Word2Vec Whirlwind Tour Using Yelp Review Data

Lynn Cherny (@arnicas, arnicas@gmail.com)

Note: This repo requires a gzipped file of data to be unzipped, in order to use it from scratch. Otherwise, you can load the model that I saved.


In [2]:
import json
import gensim
import numpy as np
import string
import tsne as ts # local copy in the repo

In [2]:
%matplotlib inline

In [3]:
import matplotlib.pyplot as plt

You can skip the following steps if you just want to load the word2vec model I provided... but this is the raw data approach.


In [1]:
# We need to unzip the data file to use it:
!gunzip ../data/yelp/yelp_academic_dataset_reviews.json.gz

In [2]:
# Make sure it is there and unzipped:
!ls -al ../data/yelp/


total 541432
drwxr-xr-x   4 lynn  staff        136 Jun 15 16:40 .
drwxr-xr-x  10 lynn  staff        340 Jun 15 16:13 ..
-rw-r--r--   1 lynn  staff  216292386 Jun  4 17:42 yelp_academic_dataset_reviews.json
-rw-r--r--   1 lynn  staff   60917407 Jun  4 17:42 yelp_w2vformat.mod

In [4]:
## Make sure this dataset is here and unzipped.
data = []
with open("../data/yelp/yelp_academic_dataset_reviews.json") as handle:
    for line in handle.readlines():
        yelp = json.loads(line)
        data.append(yelp)

In [6]:
len(data)


Out[6]:
229907

In [8]:
data[0]


Out[8]:
{u'business_id': u'9yKzy9PApeiPPOUJEtnvkg',
 u'date': u'2011-01-26',
 u'review_id': u'fWKvX83p0-ka4JS3dc6E5A',
 u'stars': 5,
 u'text': u'My wife took me here on my birthday for breakfast and it was excellent.  The weather was perfect which made sitting outside overlooking their grounds an absolute pleasure.  Our waitress was excellent and our food arrived quickly on the semi-busy Saturday morning.  It looked like the place fills up pretty quickly so the earlier you get here the better.\n\nDo yourself a favor and get their Bloody Mary.  It was phenomenal and simply the best I\'ve ever had.  I\'m pretty sure they only use ingredients from their garden and blend them fresh when you order it.  It was amazing.\n\nWhile EVERYTHING on the menu looks excellent, I had the white truffle scrambled eggs vegetable skillet and it was tasty and delicious.  It came with 2 pieces of their griddled bread with was amazing and it absolutely made the meal complete.  It was the best "toast" I\'ve ever had.\n\nAnyway, I can\'t wait to go back!',
 u'type': u'review',
 u'user_id': u'rLtl8ZkDX5vH5nAx9C3q5Q',
 u'votes': {u'cool': 2, u'funny': 0, u'useful': 5}}

In [10]:
revs = [d[u'text'] for d in data]

In [11]:
revs[0]


Out[11]:
u'My wife took me here on my birthday for breakfast and it was excellent.  The weather was perfect which made sitting outside overlooking their grounds an absolute pleasure.  Our waitress was excellent and our food arrived quickly on the semi-busy Saturday morning.  It looked like the place fills up pretty quickly so the earlier you get here the better.\n\nDo yourself a favor and get their Bloody Mary.  It was phenomenal and simply the best I\'ve ever had.  I\'m pretty sure they only use ingredients from their garden and blend them fresh when you order it.  It was amazing.\n\nWhile EVERYTHING on the menu looks excellent, I had the white truffle scrambled eggs vegetable skillet and it was tasty and delicious.  It came with 2 pieces of their griddled bread with was amazing and it absolutely made the meal complete.  It was the best "toast" I\'ve ever had.\n\nAnyway, I can\'t wait to go back!'

What is Word2Vec?

"Generally, word2vec is trained using something called a skip-gram model.
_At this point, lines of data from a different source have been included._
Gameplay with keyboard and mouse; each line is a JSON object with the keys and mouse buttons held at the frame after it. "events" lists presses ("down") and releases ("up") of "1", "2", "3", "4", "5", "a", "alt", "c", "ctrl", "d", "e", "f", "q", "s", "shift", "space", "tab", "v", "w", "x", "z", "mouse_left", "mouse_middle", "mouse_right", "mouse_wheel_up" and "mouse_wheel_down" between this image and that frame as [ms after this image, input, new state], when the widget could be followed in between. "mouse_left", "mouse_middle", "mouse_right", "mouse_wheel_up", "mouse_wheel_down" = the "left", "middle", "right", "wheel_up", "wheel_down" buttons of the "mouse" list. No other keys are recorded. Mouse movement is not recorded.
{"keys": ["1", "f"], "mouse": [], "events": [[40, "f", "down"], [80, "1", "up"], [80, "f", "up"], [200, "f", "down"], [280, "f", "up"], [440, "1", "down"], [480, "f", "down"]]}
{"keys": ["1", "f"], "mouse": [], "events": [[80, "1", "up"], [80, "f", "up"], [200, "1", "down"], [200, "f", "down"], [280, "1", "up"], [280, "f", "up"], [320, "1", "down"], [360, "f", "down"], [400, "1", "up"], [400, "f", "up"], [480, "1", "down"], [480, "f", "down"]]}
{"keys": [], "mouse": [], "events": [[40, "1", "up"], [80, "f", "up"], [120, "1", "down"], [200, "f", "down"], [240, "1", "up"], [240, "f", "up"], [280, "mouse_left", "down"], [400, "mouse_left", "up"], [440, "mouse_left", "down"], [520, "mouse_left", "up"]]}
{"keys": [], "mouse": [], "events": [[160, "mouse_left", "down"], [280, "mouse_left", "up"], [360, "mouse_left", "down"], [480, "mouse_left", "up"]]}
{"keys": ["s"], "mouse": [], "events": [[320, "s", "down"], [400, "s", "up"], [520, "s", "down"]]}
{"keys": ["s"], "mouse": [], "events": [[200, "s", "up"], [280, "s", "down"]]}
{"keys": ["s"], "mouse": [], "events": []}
The skip-gram model, pictures above, attempts to use the vector representation that it learns to predict the words that appear around a given word in the corpus. Essentially, it uses the context of the word as it is used in a variety of books and other literature to derive a meaningful set of numbers. If the “context” of two words is similar, they will have similar vector representations." (Source)

"In word2vec, a distributed representation of a word is used. Take a vector with several hundred dimensions (say 1000). Each word is representated by a distribution of weights across those elements. So instead of a one-to-one mapping between an element in the vector and a word, the representation of a word is spread across all of the elements in the vector, and each element in the vector contributes to the definition of many words.

If I label the dimensions in a hypothetical word vector (there are no such pre-assigned labels in the algorithm of course), it might look a bit like this:"

Source

So that means we can do associative logic, or analogies, with these models:

Specifically, a large enough model of the right kind of language (like a lot of news, or lots of books) will allow you to get "queen" from putting in man, king, woman... and doing vector math on them. So, king-man+woman=queen.

Source

Source

Creating a word2vec Model with Gensim

This takes a while. You don't need to do this, since I already did it. You can skip down to the place where we load the file!


In [2]:
""" An alternate from gensim tutorials - just use all words in the model in a rewiew. No nltk used to split."""

import re

class YelpReviews(object):
    """Iterate over sentences of all plaintext files in a directory """
    SPLIT_SENTENCES = re.compile(u"[.!?:]\s+")  # split sentences on these characters

    def __init__(self, objs, field):
        self.field = field
        self.objs = objs

    def __iter__(self):
        for obj in self.objs:
            text = obj[self.field]
            for sentence in self.SPLIT_SENTENCES.split(text):
                yield gensim.utils.simple_preprocess(sentence, deacc=True)

In [3]:
## Don't do this is you already have the model file! Skip to the step after.
## Otherwise, feel free to do it from scratch.
## We pass in the full data objs and use the YelpReviews class to get the 'text' field for us.

#model = gensim.models.Word2Vec(YelpReviews(data, 'text'), min_count=2, workers=2)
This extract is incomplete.